**Problem description:** Restate, exactly and without pictures, the lines from the start of the listing below through the line holding "Seit 19. Juni".

(Records provided Opens)

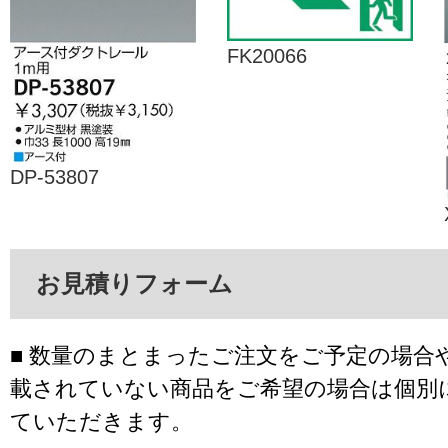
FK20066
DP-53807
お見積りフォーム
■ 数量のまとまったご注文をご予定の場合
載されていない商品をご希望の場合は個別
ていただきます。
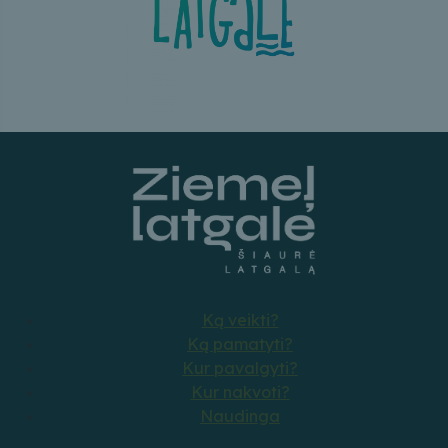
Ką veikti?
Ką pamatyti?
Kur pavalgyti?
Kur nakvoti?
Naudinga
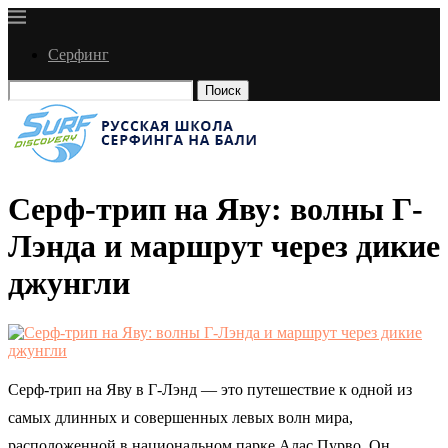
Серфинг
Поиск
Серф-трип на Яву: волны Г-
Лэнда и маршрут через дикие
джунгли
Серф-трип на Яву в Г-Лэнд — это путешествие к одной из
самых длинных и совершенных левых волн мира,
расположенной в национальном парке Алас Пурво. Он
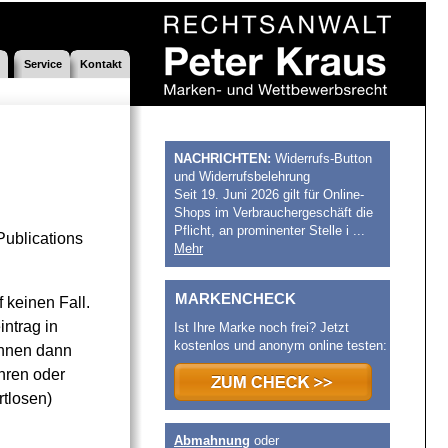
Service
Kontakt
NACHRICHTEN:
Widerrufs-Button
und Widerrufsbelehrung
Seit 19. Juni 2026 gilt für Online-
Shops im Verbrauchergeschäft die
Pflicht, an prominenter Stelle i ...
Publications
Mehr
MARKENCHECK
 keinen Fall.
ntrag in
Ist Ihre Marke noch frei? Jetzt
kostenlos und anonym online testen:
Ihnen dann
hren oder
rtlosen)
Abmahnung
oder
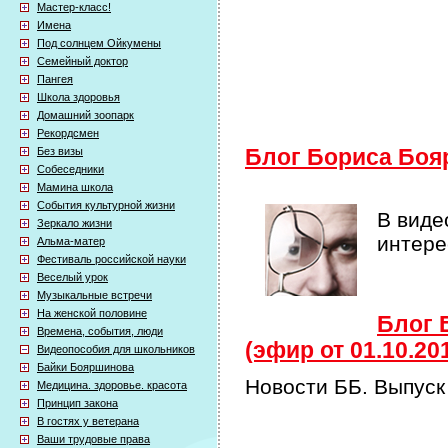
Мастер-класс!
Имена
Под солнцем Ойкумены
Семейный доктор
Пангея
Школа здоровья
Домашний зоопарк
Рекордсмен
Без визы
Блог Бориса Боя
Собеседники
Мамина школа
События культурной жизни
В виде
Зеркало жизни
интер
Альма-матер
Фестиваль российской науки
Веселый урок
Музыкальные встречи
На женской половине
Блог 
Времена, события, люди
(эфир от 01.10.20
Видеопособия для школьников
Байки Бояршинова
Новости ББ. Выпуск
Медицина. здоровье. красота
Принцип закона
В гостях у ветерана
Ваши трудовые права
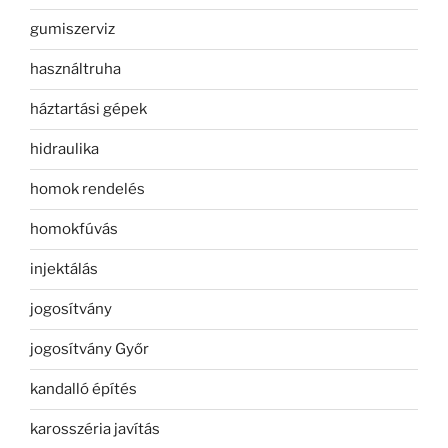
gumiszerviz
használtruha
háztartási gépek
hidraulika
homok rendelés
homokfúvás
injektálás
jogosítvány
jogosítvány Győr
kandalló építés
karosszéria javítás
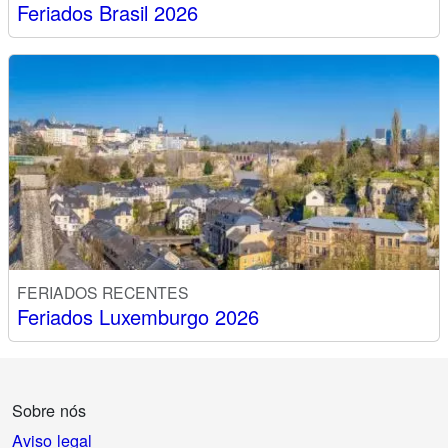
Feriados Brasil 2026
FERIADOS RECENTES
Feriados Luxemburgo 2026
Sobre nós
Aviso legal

(Records provided Closes)

**Output for this task:**
FK20066
DP-53807
お見積りフォーム
■ 数量のまとまったご注文をご予定の場合
載されていない商品をご希望の場合は個別
ていただきます。
Ką veikti?
Ką pamatyti?
Kur pavalgyti?
Kur nakvoti?
Naudinga
Серфинг
Поиск
Серф-трип на Яву: волны Г-
Лэнда и маршрут через дикие
джунгли
Серф-трип на Яву в Г-Лэнд — это путешествие к одной из
самых длинных и совершенных левых волн мира,
расположенной в национальном парке Алас Пурво. Он
Service
Kontakt
NACHRICHTEN:
Widerrufs-Button
und Widerrufsbelehrung
Seit 19. Juni 2026 gilt für Online-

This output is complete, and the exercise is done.